More screens flickered to life.

“Intraship’s on,” he told her. “I think Farra and Dallon need to hear from you. And Carina.”

He caught the bright glisten of tears in her eyes. Then she turned, keyed the closest unit. “Dallon? Farra?”

“Captain?” It was Dallon’s voice, sounding distant. “You okay?”

“I’m fine. Ship’s secure. Rhis is . . . Rhis is alive. Here. He’s fine. He says Yavo’s alive too. Listen, I’m dropping the force fields. The brig’s blocked off by blast doors. We cut enviro everywhere else. I can’t let you out onto that deck yet. But go down the corridor, to your left. A friend of mine’s in the cell there. Her name’s Carina. She might be ill or injured. I’m not sure.”

“Farra’s going now.” Dallon’s voice sounded stronger, closer. “Tivahr’s alive?”

Rhis flicked intraship on at his station. “That I am. And be sure I’m still the same arrogant, loathsome bastard I always was.”

A large blip suddenly appeared at the edges of long-range scan. Rhis clicked off intraship, got Trilby’s attention with a wave of his hand.

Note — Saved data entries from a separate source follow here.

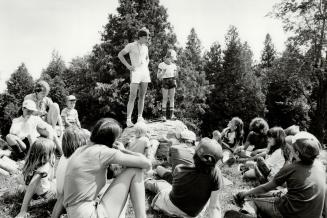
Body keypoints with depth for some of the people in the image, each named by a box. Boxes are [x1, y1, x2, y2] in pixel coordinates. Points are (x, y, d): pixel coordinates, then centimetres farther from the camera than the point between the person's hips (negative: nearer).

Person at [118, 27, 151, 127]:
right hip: (135, 73, -6)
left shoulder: (145, 47, 15)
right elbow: (120, 55, -2)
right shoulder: (131, 45, -2)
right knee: (132, 97, -10)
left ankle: (140, 117, 14)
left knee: (142, 97, 6)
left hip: (145, 72, 6)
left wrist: (146, 66, 13)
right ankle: (128, 119, -8)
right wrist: (128, 66, -9)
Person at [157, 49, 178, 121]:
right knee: (165, 99, -5)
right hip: (165, 82, -3)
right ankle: (164, 115, 0)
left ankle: (171, 114, 5)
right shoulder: (161, 65, -4)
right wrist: (163, 72, -19)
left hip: (172, 82, 4)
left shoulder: (173, 65, 7)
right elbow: (158, 76, -5)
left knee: (172, 98, 1)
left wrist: (176, 71, -2)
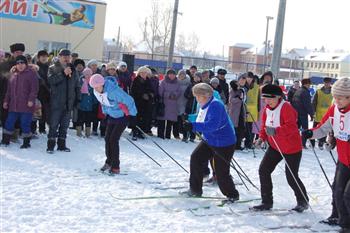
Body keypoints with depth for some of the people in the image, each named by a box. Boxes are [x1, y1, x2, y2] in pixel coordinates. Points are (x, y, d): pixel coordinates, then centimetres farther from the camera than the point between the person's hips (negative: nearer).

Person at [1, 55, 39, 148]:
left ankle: (26, 142, 10)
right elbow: (9, 89, 22)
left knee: (25, 124, -3)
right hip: (13, 105, 6)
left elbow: (34, 88, -10)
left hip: (26, 105, -6)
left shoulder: (31, 73, -3)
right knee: (9, 123, 9)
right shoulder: (14, 73, 16)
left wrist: (31, 99, -19)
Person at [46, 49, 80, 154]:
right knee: (54, 124, -4)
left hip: (68, 103, 5)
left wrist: (77, 98, 11)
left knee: (65, 125, 10)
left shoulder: (73, 70, 14)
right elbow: (50, 80, -19)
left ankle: (61, 144, 19)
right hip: (56, 102, -5)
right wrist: (63, 73, -25)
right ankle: (50, 145, 1)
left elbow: (77, 86, 19)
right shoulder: (53, 68, 0)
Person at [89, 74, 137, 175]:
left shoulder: (113, 90, -32)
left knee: (113, 140, -11)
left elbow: (129, 101, -24)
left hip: (122, 116, -7)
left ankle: (116, 167, -3)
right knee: (107, 139, 5)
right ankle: (109, 162, 24)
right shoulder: (96, 92, -8)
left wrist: (132, 116, -18)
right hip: (111, 116, 7)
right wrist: (106, 113, 16)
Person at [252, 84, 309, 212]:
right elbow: (264, 126, 13)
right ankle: (267, 202, 7)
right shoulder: (267, 109, 3)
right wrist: (262, 138, -5)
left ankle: (303, 202, 24)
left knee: (291, 178, -1)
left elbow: (291, 126, -32)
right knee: (263, 170, -3)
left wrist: (276, 131, -44)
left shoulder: (286, 107, -21)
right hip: (275, 147, 7)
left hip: (292, 148, -7)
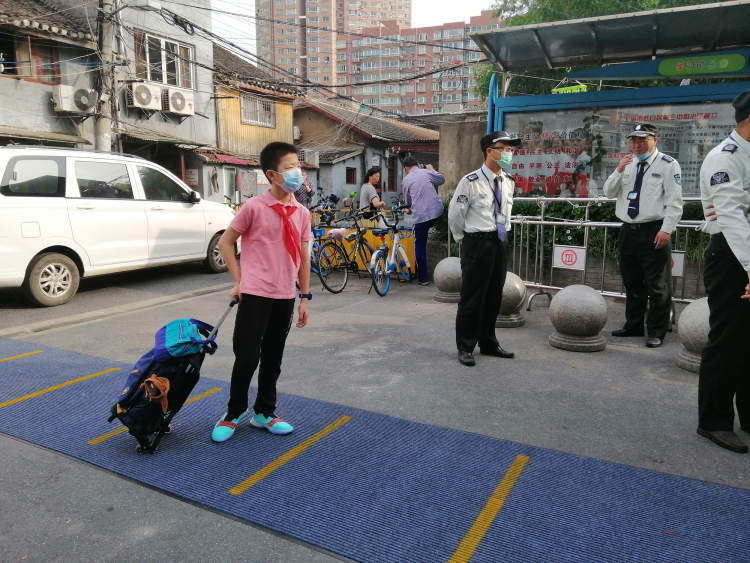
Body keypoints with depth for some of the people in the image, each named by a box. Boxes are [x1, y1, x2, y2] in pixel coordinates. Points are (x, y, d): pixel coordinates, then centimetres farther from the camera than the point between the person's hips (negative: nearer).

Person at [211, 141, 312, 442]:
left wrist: (304, 297, 10)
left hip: (285, 297, 5)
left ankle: (264, 413, 30)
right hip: (255, 294, -4)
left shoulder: (302, 213, 5)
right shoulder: (254, 207, -9)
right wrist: (239, 281, -2)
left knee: (273, 359, 14)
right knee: (247, 357, -1)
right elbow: (225, 242, 0)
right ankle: (233, 414, 21)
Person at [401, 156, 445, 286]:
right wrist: (432, 169, 33)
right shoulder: (426, 172, 4)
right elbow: (442, 180, 18)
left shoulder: (406, 180, 7)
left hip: (420, 215, 0)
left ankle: (423, 278, 12)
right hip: (437, 211, 0)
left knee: (419, 245, 9)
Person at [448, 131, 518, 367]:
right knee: (472, 296, -2)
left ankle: (488, 343, 28)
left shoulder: (508, 182, 9)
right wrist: (465, 239, 4)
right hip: (477, 243, -7)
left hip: (501, 242, 7)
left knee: (494, 295, 14)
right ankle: (465, 347, 11)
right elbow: (455, 214, -6)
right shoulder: (471, 182, -13)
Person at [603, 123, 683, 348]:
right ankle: (633, 326, 28)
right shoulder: (627, 164, 15)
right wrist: (618, 171, -5)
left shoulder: (667, 165, -3)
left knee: (657, 286, -1)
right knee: (632, 284, 15)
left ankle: (656, 332, 9)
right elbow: (609, 192, 11)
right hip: (628, 230, 6)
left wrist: (666, 229, -17)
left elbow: (674, 201, -8)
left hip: (654, 233, -6)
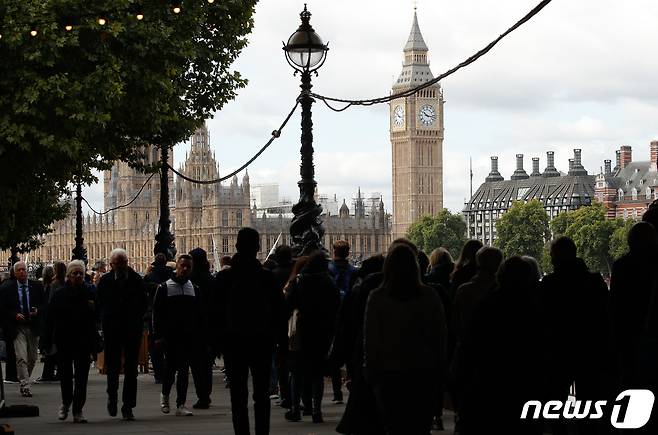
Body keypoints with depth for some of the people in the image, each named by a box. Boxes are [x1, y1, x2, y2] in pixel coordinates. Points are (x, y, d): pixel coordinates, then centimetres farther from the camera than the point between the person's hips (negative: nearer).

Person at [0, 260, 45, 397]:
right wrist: (15, 315, -15)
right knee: (21, 358, -14)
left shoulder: (37, 286, 5)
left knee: (32, 358, 12)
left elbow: (44, 304, 8)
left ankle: (24, 380, 33)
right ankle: (25, 386, -14)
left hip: (34, 327, 3)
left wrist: (37, 311, -12)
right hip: (17, 328, -3)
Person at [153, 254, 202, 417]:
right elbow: (157, 313, -2)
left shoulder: (194, 289, 11)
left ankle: (181, 405, 4)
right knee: (170, 367, -3)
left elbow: (199, 315, 14)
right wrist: (158, 336, -9)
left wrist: (198, 335, 6)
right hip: (170, 336, -3)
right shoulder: (165, 288, 0)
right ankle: (165, 394, 23)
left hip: (188, 336, 3)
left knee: (184, 370, 2)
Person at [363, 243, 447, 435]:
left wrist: (371, 373, 6)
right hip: (424, 375, 1)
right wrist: (439, 370, 11)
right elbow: (441, 338, 3)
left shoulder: (377, 298, -8)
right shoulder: (430, 296, -3)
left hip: (389, 376, -1)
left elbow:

She looked at the scanner and fear flickered across her face. “What’s that?”

He forgot she couldn’t read Ycskrite. “The
Razalka
. She’ll be alongside in an hour.”

Her expression of fear changed to one of relief. Then she grinned, threw a haughty look at him from over her shoulder. “You just don’t listen, do you, Tivahr? I told you before. I never said you were loathsome.”

He remembered. But then, she hadn’t heard his explanations yet.